Imaginons le processus démocratique comme un marché. Les idées et les politiques sont le produit, les partis politiques en sont les producteurs et les citoyens sont les consommateurs. Le vote est une sorte de prix que les consommateurs associent aux idées et aux propositions politiques. Si ton produit répond à un besoin et s’il est de bonne qualité, les gens l’achèteront. Si tu as de bonnes idées qui pourraient améliorer la vie des citoyens, s’ils te font confiance, ils voteront pour toi. Bien sûr, si tu n’arrives pas à gagner, à «vendre» tes idées, si les citoyens te préfèrent un autre «fournisseur», c’est que ton produit n’est peut-être pas aussi bon que tu le prétends, que tu es peut-être un mauvais vendeur ou même les deux à la fois. Ce n’est pas la faute des citoyens ni celle de tes concurrents. C’est ta faute, c’est ta responsabilité.

Parfois, un produit est tellement pourri que tu as beau essayer de le vendre et de le revendre, tu n’y arrives pas : les gens n’aiment pas, n’adhèrent pas, n’achètent pas. Tu remplaces ton vendeur en chef, tu redessines l’emballage, tu fais des tournées marketing et du porte-à-porte, rien n’y fait, ça ne décolle pas. Pire, tu stagnes, tu perds des parts de marché, tu te fais dépasser par de nouveaux concurrents plus dynamiques, plus innovants.
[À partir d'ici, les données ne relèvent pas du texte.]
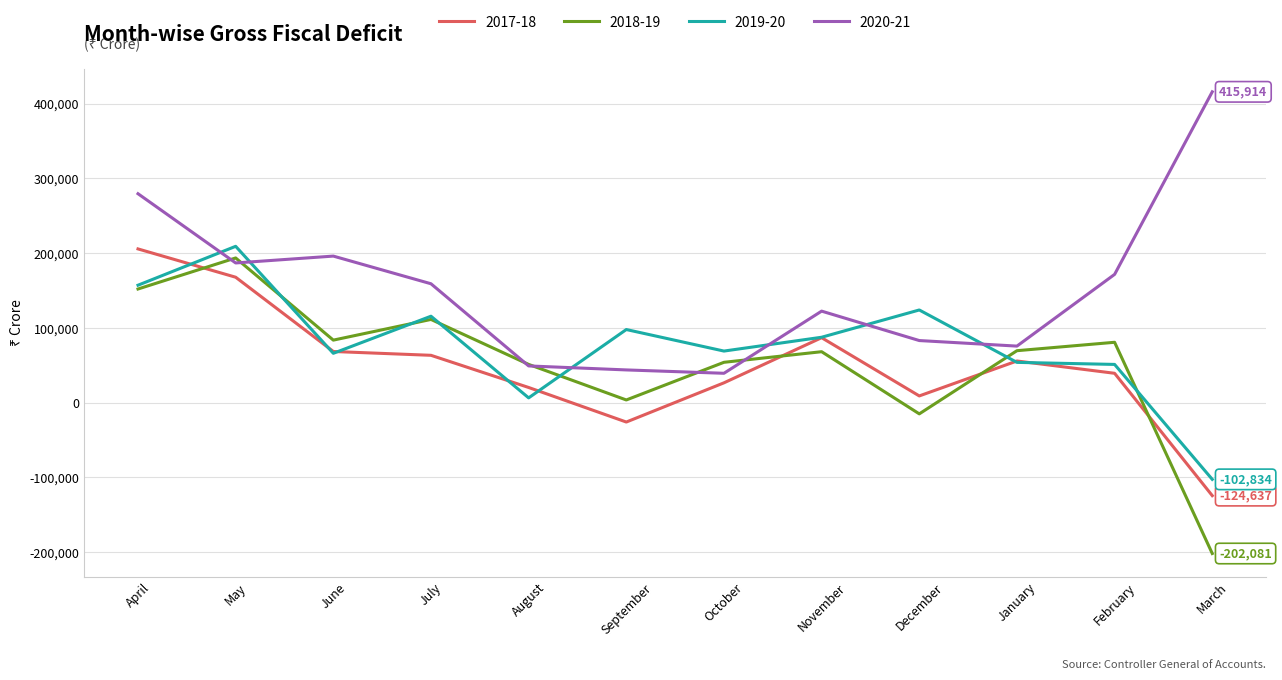

Is the value of 2018-19 at September greater than the value of 2019-20 at October?

No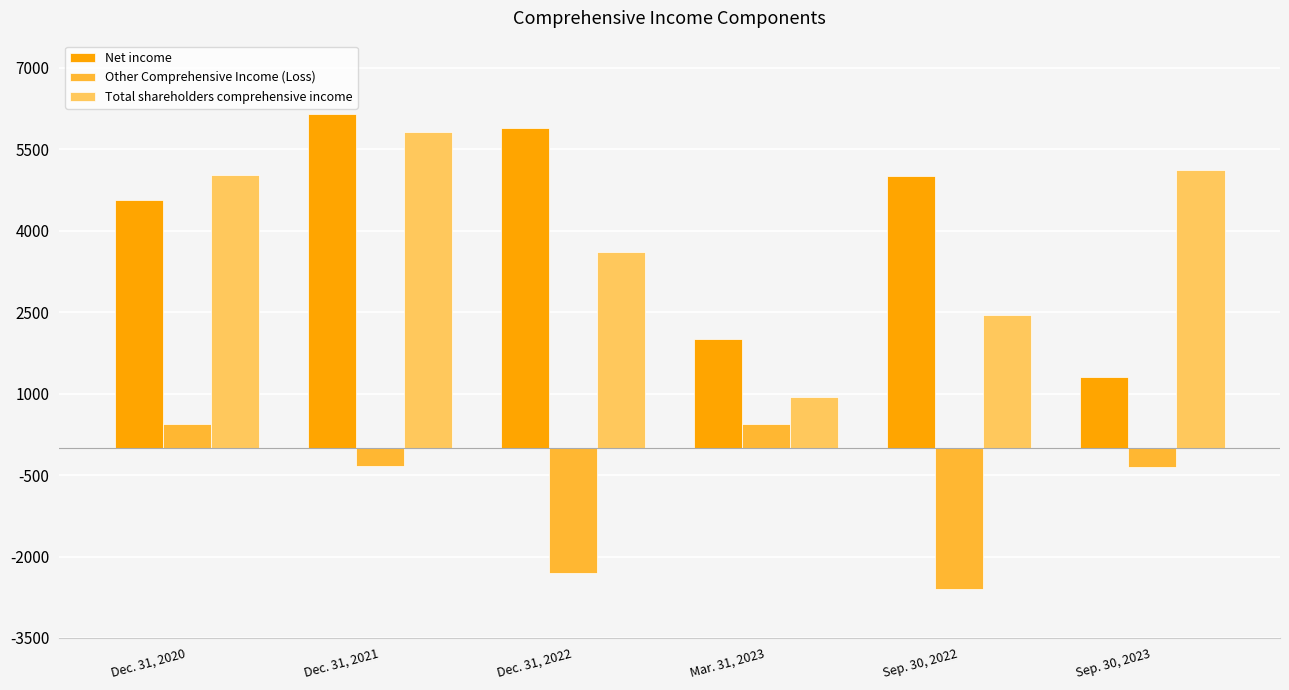

Where is Total shareholders comprehensive income nearest to the value 3383?

Dec. 31, 2022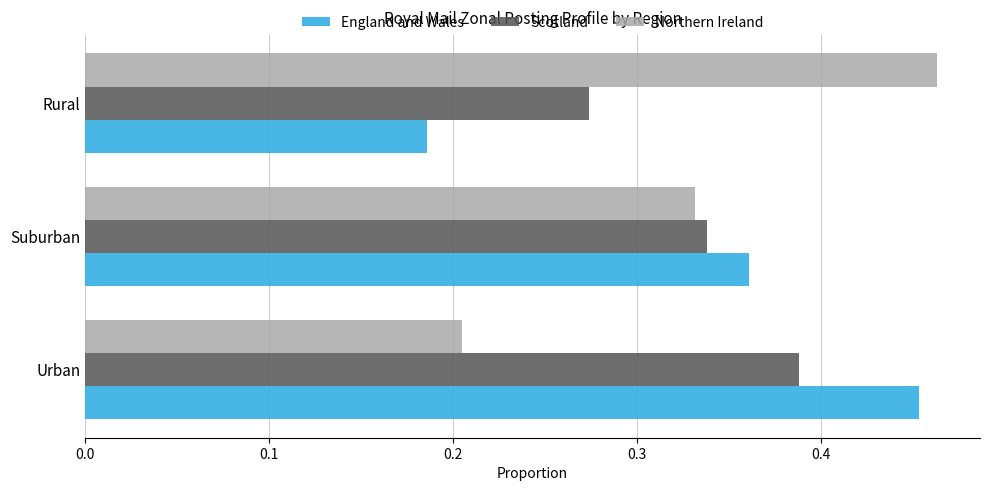

What is the sum of all Scotland values?

1.0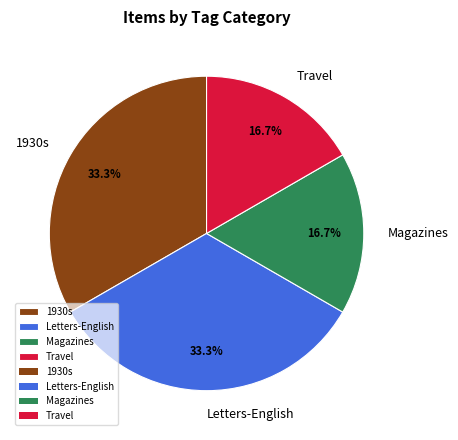

Is Magazines the majority of the pie?

No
Alors tu t’essayes à une nouvelle stratégie : faire alliance avec un petit concurrent en pleine croissance qui a le vent dans les voiles. Une sorte de start-up des idées qui vient de se désigner un nouveau chef, jeune, ambitieux et fort charismatique et qui ne cesse de gruger des parts de marché sur ton flanc gauche. Ça pourrait bien renouveler ton image et redonner un souffle inespéré à ta courbe de croissance. Tu te dis qu’à deux, vous créerez une «synergie» qui vous permettra de battre votre adversaire commun, dont le monopole du pouvoir n’a que trop duré.

Sauf que les «actionnaires» de la petite entreprise ne sont pas naïfs. Ils savent que ton produit est pourri et qu’en s’y associant ils y perdront leur âme. Ils sont conscients qu’il y a entre vous une incompatibilité irréconciliable en matière de «culture d’entreprise». Ça ne collera pas. Ça ne marchera pas. Convaincus d’avoir un meilleur produit, ils croient sincèrement qu’un jour ils pourront devenir gros et qu’ils gagneront.

Semblable à une start-up des idées dynamique et en plein croissance, Québec solidaire a bien fait de décliner l’offre d’alliance avec le Parti québécois, une vieille «entreprise» politique stagnante qui n’arrive pas à se renouveler.

Puis, au lieu de retourner à ta table à dessin, de revoir ton produit, de l’affiner, de l’améliorer et de proposer de meilleures idées aux citoyens, tu accuses ton petit concurrent d’être responsable de tous tes maux. En fait, ce n’est jamais ta faute et, en gros, tu n’as absolument rien appris. Le marché t’achèvera. C’est bien dommage.

J’imagine que vous avez bien saisi l’analogie à haute saveur libertarienne. C’est l’histoire du Parti québécois et de Québec solidaire. Les membres de ce dernier me pardonneront la tendancieuse ironie de cette métaphore.